‘Our’ Barack Obama might-have-been

‘Our’ Barack Obama might-have-been

During the summer of 2000, I saw light at the end of a dark tunnel of hatred and mayhem that has spanned back for two millennia. This was the summer of the fateful peace summit at Camp David for Israelis and Palestinians; it was also the time that Senator Joseph Lieberman of Connecticut was selected by Al Gore to be his Vice Presidential running mate. To this day, I believe that if the Gore-Lieberman ticket had succeeded, coupled with a successful resolution of the Israeli-Palestinian conflict in 2000 or 2001, this would have meant an effective end to antisemitism.

Racist and theological antisemites would have held out in isolated pockets within the Christian and Islamic worlds, but only on the margins. Beyond antisemitism, most of what plagues us today has something to do with the twin failures of these two ventures in 2000.

In digesting the enormous human breakthrough in this country’s election of an African American to the Presidency, I can’t help but think with a heavy heart about “our” would-be breakthrough candidate, Joe Lieberman.

It’s not that I’ve thought all that highly of him as a politician, but it’s what he symbolized. Even the fact that he’s religious strengthened the symbolism of his contention for the highest level of national leadership, because he’s a proud, self-affirming Jew (actually more ‘conservadox’ than Orthodox). One doesn’t have to be Orthodox, or religious in any way, to be unabashedly Jewish, but a committed Jew (especially one who’s mainly a liberal) occupying the first or second highest office in the land, might have provided an education for non-Jews in the US and around the world.

But instead, the 2000 election was a debacle and he campaigned in 2004 for the Democratic nomination for President as a hawk on Iraq, very much out of step with his party. Still, his decision to caucus with Senate Democrats after being elected as an independent in 2006 gave them majority control. Then, he reversed course in the campaign just ended in 2008, defecting to the Republican standard-bearer, John McCain, serving literally at his side as one of his staunchest supporters.

This was not a crime, but it also was not the forthright model of an “out” Jew who is a pursuer of peace and progress that most of the world could admire. Sadly, he was not our Barack Obama, in whom so much of the world has invested its hope.

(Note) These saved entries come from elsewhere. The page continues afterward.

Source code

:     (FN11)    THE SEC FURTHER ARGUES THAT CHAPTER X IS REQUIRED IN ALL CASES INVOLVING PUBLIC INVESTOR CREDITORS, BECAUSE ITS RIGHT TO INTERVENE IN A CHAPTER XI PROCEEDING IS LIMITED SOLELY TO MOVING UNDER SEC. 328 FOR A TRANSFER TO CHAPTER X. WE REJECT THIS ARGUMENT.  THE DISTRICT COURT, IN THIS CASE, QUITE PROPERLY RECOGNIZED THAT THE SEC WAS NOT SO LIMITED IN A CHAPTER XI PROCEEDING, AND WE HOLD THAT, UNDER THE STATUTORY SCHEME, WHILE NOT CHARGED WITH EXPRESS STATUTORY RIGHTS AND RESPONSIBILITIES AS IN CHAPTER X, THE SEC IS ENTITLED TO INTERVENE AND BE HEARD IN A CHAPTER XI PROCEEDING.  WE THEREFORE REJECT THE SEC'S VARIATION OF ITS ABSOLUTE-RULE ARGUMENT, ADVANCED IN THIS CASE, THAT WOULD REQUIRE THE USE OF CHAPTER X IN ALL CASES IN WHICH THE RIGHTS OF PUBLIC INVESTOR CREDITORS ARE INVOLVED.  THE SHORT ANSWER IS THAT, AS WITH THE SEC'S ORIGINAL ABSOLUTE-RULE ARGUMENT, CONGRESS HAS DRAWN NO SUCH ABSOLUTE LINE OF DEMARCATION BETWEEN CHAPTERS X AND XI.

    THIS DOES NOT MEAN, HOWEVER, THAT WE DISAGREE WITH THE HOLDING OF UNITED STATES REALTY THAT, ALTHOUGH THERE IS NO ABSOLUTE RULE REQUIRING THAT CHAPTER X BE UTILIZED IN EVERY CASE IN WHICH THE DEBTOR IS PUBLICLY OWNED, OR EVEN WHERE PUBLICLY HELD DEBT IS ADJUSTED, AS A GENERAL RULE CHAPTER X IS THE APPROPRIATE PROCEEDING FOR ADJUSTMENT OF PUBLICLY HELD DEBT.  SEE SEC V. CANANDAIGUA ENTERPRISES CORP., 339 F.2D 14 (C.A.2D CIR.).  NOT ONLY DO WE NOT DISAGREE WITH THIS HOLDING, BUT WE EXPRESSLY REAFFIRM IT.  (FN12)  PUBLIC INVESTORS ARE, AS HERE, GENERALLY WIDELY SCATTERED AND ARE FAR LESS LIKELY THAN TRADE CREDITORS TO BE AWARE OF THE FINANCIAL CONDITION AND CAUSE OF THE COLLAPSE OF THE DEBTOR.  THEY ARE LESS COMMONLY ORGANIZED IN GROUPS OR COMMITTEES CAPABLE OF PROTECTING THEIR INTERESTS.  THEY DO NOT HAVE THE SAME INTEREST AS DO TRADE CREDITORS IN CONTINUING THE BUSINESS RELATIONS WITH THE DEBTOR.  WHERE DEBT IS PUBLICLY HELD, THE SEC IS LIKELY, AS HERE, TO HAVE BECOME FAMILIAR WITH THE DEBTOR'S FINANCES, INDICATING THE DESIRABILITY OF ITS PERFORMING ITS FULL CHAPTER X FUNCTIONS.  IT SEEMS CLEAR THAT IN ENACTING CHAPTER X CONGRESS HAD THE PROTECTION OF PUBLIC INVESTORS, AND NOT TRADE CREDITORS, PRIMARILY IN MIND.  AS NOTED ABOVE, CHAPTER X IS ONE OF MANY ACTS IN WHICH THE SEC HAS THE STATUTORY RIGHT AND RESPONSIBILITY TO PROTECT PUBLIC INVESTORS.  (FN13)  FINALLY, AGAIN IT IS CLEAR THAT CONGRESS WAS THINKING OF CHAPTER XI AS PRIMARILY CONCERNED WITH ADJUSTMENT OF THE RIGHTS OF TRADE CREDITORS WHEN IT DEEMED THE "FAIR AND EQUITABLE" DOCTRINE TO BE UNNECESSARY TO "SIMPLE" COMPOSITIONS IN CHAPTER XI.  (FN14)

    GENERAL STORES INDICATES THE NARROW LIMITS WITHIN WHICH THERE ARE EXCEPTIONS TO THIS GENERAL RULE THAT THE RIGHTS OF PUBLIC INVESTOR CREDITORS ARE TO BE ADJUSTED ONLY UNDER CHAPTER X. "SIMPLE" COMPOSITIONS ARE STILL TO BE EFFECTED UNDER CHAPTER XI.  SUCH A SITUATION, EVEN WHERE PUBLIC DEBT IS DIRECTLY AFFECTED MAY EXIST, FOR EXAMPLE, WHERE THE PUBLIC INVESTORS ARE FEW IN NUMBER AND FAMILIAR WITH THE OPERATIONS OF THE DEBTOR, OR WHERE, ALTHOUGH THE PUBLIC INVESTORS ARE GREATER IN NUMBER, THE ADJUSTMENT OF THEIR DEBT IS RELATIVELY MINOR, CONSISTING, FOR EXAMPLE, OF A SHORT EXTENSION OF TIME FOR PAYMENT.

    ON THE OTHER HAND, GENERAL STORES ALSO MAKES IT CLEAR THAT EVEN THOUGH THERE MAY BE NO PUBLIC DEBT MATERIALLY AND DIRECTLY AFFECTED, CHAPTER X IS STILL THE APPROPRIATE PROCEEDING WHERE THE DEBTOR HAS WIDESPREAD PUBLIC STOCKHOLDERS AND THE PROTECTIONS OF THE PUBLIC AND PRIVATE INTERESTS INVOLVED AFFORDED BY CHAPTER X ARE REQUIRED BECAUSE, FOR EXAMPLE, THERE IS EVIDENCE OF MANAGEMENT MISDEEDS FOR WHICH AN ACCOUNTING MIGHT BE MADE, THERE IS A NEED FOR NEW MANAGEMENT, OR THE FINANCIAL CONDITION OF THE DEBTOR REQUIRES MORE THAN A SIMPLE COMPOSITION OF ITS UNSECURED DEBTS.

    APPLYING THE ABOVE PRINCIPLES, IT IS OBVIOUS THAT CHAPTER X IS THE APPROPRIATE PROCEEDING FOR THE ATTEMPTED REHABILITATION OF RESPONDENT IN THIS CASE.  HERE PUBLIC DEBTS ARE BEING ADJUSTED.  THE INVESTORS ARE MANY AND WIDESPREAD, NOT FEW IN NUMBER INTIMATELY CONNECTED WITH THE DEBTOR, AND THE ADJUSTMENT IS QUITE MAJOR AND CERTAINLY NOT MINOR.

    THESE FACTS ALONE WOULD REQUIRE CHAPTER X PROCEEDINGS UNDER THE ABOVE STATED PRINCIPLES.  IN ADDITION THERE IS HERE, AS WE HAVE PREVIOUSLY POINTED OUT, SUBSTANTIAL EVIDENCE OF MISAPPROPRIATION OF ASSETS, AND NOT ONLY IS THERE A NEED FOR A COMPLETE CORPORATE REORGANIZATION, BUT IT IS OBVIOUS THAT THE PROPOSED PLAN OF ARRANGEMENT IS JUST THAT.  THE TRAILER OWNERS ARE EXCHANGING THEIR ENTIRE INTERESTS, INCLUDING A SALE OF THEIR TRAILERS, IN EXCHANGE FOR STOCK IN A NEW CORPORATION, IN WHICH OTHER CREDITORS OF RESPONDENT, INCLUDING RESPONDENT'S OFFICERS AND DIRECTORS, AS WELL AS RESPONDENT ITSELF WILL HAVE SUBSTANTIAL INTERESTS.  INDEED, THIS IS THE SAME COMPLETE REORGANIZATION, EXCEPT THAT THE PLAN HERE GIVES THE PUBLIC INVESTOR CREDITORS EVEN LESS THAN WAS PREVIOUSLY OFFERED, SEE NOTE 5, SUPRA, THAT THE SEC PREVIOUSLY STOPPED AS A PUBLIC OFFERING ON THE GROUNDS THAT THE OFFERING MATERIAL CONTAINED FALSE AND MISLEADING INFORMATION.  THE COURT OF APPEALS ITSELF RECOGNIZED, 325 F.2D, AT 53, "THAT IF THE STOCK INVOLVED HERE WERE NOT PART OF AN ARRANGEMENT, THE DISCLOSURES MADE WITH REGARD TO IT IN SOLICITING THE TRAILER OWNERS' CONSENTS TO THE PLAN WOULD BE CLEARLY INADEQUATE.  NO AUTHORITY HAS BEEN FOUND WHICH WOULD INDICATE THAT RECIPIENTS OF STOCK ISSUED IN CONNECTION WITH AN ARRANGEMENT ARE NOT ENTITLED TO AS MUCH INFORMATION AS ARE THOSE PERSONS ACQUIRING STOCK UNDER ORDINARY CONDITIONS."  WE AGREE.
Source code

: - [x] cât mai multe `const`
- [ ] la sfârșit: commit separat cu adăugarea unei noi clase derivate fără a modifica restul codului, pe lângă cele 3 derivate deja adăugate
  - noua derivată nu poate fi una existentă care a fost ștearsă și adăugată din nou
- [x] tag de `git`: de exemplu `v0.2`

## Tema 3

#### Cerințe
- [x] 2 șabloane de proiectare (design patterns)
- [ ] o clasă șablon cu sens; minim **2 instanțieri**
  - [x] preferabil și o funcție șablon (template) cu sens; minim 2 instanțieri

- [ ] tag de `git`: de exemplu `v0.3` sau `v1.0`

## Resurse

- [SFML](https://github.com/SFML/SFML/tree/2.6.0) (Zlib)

By | 2009-01-21T05:04:00-05:00 January 21st, 2009|Blog|1 Comment

One Comment

  1. Anonymous January 22, 2009 at 6:44 am - Reply

    Ralph,
    You are fantasizing if you believe that a resolution of the Arab-Israeli crisis will end anti-Semitism. Anti-Semitism existed long before modern Israel did. Just as ignorant Christian bigots condemned Jews as “Christ killers,” Muslims condemn Jews for having forged the Bible and rejected the true revelation of Muhammed. Muslims who know much about Judaism must see the similarities between it and Islam and know that Judaism came first. Therefore, they need explanations that condemn the Jews to cover Islam’s appropriation of much of Judaism. And Arabs will continue to view Israel as a settler state of European colonialists even if they reluctantly make peace with it. Look at Egypt and Jordan today–the intelligentsia in both countries is very anti-Israel and not just because of Israeli actions.